Victor Davis Hanson on National Review Online has an excellent piece on "The Western Disease: The strange syndrome of our guilt and their shame." It's about how "intellegentsia" of both the First and Third World have teamed up to espouse anti-Western rhetoric. As Hanson succinctly puts it:

"The so-called Arab street and its phony intellectuals sense that influential progressive Westerners will never censure Middle Eastern felonies if there is a chance to rage about Western misdemeanors."

An example would be:

"Both Western pontificators and the mob in the Middle East feed off each other. Paul Krugman would rarely write a column about how abjectly immoral it was that thousands mourned the death of a mass murderer when one can say worse things about an American president who chose not to use American dollars to hire French companies to rebuild Iraq.
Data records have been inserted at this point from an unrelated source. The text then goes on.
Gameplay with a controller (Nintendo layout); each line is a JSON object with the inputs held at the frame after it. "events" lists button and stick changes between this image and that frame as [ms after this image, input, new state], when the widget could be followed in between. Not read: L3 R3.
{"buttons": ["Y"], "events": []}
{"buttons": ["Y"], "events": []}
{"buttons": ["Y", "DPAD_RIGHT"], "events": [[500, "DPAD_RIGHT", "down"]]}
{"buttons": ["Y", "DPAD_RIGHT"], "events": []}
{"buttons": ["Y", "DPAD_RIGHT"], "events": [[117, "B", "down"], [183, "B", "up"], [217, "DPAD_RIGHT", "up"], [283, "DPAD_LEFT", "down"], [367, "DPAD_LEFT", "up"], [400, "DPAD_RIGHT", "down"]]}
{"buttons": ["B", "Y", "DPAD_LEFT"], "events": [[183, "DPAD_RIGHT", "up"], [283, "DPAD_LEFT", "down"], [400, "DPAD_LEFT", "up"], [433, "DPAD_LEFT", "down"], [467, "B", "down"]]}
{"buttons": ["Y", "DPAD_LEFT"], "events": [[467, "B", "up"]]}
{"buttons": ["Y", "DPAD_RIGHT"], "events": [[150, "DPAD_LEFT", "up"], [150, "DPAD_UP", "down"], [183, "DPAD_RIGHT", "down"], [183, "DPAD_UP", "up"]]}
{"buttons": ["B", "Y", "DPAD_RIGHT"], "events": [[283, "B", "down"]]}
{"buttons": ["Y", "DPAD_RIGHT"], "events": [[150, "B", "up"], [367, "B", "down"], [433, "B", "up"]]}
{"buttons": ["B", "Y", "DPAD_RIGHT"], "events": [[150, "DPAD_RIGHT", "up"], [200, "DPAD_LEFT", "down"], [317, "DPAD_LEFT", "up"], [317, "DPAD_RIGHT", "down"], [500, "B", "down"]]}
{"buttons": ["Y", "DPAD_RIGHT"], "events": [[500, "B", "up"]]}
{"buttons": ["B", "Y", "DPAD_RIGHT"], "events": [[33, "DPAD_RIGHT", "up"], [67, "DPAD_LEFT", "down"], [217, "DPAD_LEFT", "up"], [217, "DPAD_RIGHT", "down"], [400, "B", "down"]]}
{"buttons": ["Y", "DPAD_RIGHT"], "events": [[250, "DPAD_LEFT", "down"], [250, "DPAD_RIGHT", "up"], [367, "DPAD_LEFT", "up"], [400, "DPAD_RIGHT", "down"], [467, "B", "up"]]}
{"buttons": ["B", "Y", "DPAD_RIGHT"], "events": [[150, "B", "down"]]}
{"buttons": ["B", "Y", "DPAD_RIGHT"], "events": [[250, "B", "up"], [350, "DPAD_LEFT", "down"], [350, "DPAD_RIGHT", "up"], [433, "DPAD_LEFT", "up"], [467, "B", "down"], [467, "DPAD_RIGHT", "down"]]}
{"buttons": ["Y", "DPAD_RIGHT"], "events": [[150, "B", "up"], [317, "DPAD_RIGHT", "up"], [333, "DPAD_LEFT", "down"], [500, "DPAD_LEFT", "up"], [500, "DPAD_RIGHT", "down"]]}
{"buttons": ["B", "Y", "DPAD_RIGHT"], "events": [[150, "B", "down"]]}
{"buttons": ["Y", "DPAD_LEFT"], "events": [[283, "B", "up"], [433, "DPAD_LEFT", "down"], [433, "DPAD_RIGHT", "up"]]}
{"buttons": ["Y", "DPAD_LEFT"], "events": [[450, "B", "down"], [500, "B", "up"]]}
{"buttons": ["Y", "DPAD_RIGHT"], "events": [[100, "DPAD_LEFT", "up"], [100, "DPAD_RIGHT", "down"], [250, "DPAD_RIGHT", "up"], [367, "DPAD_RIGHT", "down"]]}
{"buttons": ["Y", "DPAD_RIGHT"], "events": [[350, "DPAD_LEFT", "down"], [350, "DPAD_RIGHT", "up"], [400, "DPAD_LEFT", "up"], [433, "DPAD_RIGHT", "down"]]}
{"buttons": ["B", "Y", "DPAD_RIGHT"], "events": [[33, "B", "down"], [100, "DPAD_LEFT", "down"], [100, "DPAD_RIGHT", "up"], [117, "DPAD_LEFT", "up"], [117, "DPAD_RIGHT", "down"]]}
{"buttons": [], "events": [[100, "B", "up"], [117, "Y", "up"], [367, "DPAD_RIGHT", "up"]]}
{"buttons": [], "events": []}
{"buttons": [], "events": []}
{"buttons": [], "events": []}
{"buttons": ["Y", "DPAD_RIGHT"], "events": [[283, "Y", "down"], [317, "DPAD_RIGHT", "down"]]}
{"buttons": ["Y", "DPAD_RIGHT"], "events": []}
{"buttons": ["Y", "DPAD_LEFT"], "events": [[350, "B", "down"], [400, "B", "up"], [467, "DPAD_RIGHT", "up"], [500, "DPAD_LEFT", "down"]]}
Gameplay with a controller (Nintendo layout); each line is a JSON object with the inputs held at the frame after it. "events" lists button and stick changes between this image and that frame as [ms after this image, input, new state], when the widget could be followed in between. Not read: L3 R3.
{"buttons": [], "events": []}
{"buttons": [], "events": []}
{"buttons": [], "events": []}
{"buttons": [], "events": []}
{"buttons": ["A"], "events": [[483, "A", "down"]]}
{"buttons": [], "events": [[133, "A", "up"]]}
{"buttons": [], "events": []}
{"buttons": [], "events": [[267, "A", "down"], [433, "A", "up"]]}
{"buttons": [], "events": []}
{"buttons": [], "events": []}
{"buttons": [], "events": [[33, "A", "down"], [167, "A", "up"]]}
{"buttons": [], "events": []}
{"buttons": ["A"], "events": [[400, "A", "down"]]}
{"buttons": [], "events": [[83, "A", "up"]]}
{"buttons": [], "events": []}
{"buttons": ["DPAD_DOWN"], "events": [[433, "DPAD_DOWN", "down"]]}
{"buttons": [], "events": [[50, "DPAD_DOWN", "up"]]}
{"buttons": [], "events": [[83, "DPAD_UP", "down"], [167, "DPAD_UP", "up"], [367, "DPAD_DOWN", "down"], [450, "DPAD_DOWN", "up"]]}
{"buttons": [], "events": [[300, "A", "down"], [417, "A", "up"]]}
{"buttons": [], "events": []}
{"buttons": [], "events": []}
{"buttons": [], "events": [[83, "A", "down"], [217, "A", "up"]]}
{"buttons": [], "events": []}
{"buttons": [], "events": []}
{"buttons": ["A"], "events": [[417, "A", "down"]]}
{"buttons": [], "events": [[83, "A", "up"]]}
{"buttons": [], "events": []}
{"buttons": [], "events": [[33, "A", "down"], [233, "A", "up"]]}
Bob Herbert can falsely rant about a Florida election 'rigged,' but seldom about an election never occurring in the Arab world."

Finally:

"It is precisely this parasitic relationship between the foreign and domestic critics of the West that explains much of the strange confidence of those who planned September 11. It was the genius of bin Laden, after all, that he suspected after he had incinerated 3,000 Westerners an elite would be more likely to blame itself for the calamity — searching for 'root causes' than marshalling its legions to defeat a tribe that embraced theocracy, autocracy, gender apartheid, polygamy, anti-Semitism, and religious intolerance. And why not after Lebanon, the first World Trade Center bombing, the embassies in Africa, murder in Saudi Arabia, and the USS Cole? It was the folly of bin Laden only that he assumed the United States was as far gone as Europe and that a minority of its ashamed elites had completely assumed control of American political, cultural, and spiritual life."

There is much more in this piece well worth reading.